Goal of the exercise:
Count the lines below that contain the word "Figure", and give only that number.

Dataset extract:

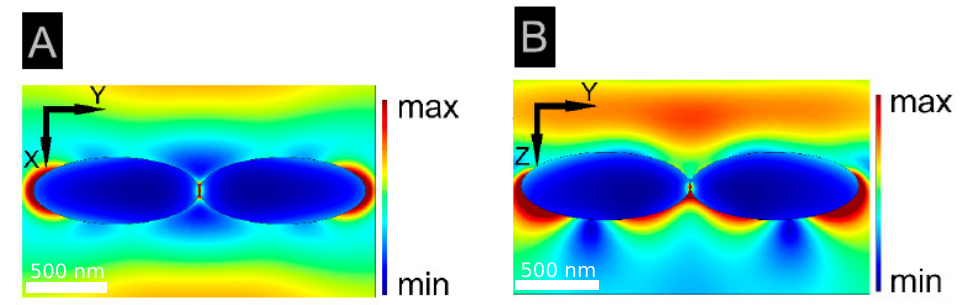
Figure 10. Electric field intensity maps at Fano resonance—1440 nm in the XY-plane ( A ) and YZ-plane ( B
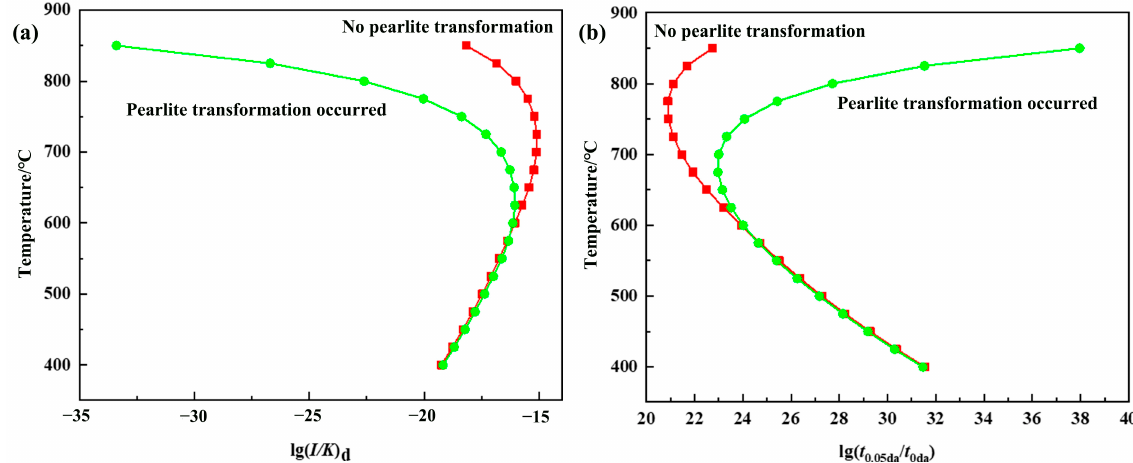
Figure 6. TiC precipitation in ferrite with NrT ( a ) and PTT ( b ) curves.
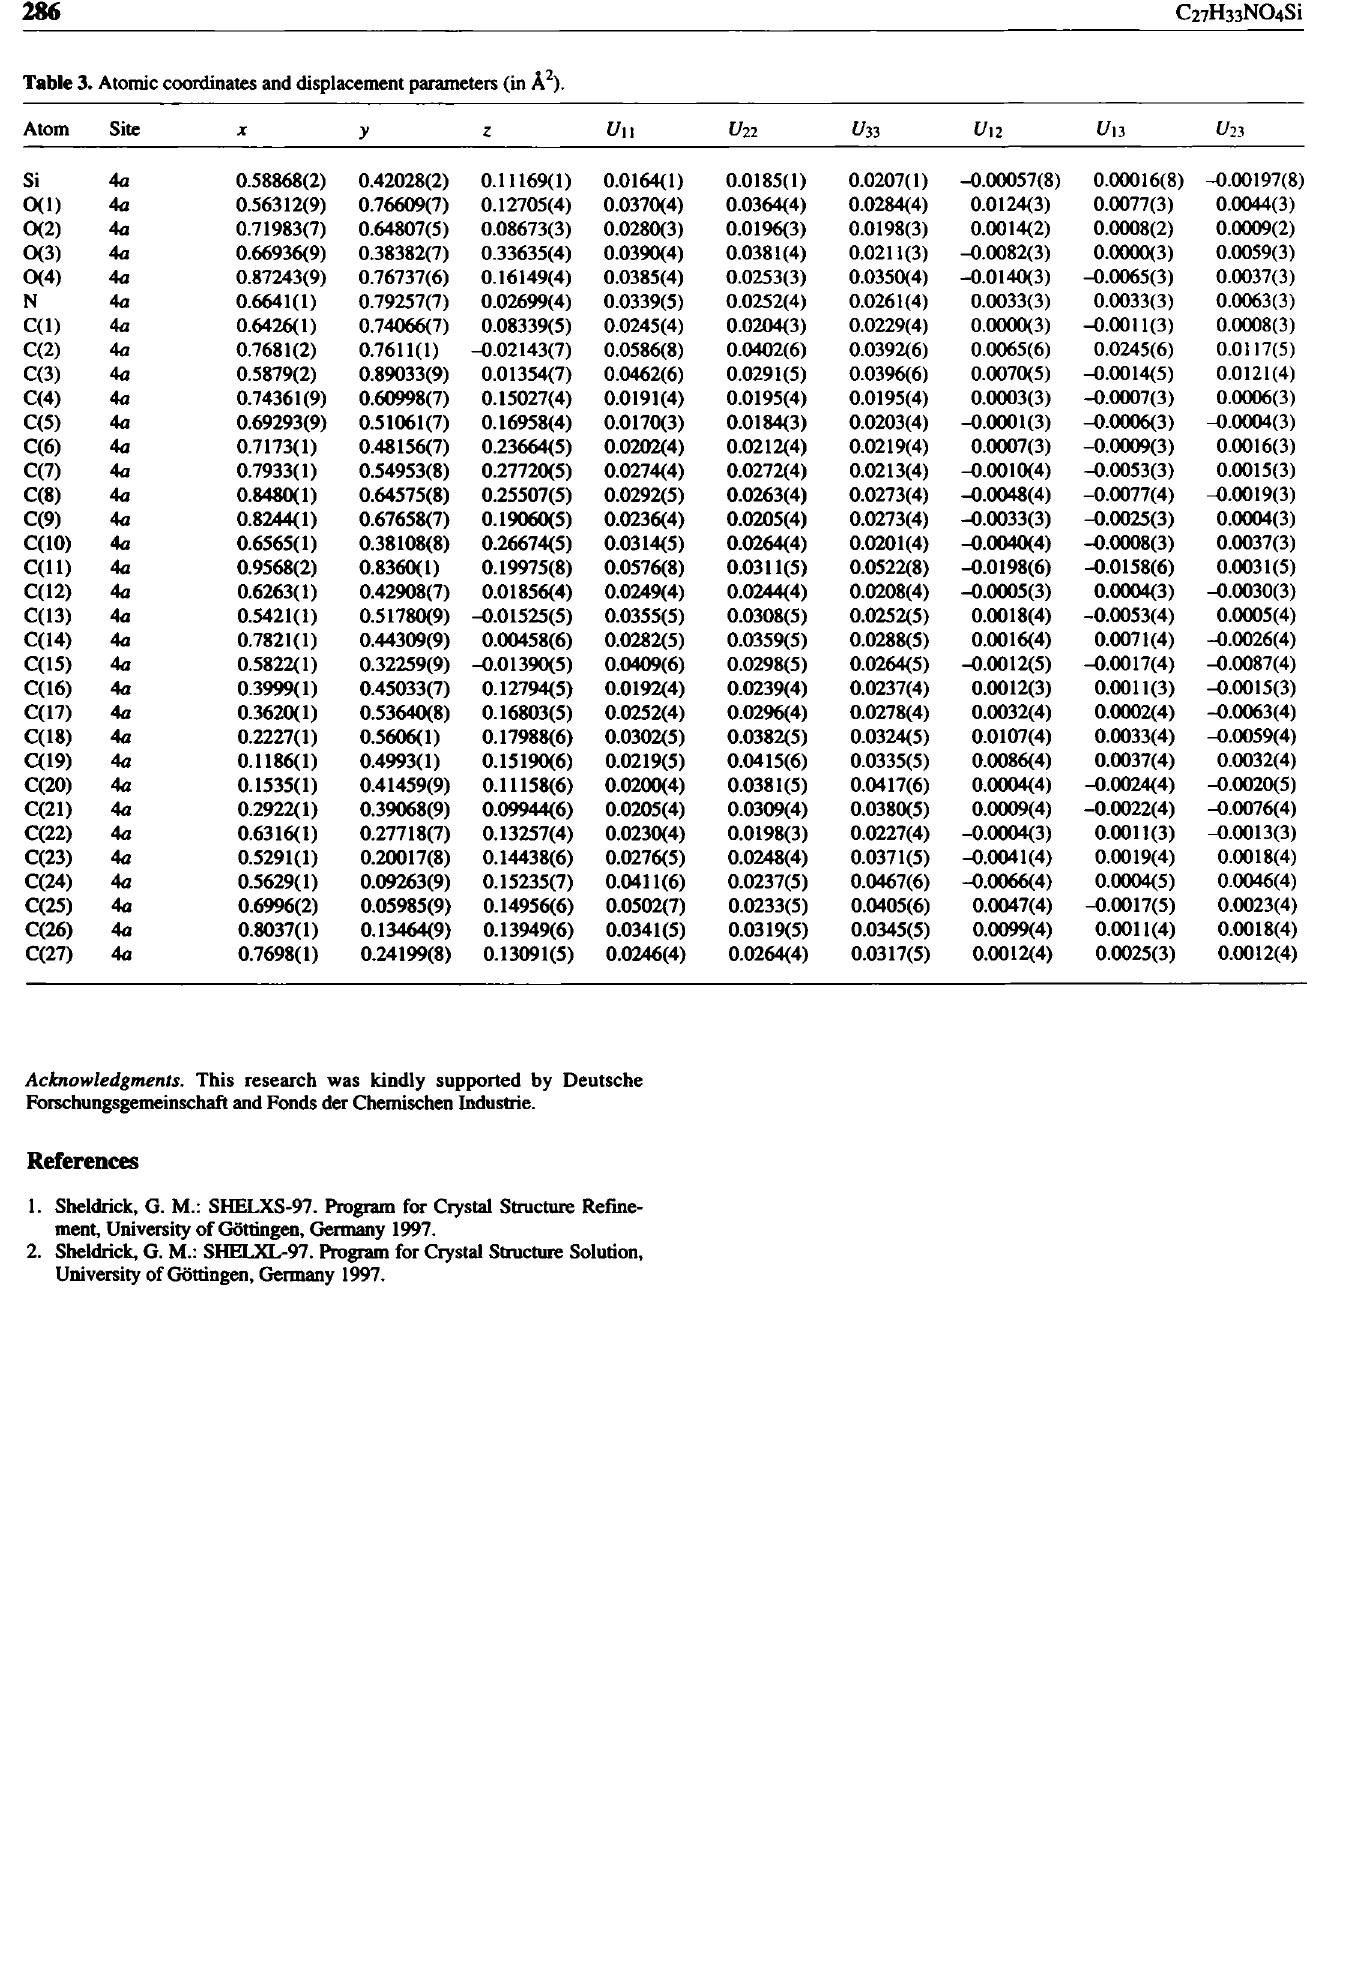
Table 3. Atomic coordinates and displacement parameters (in Â 2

Result:
2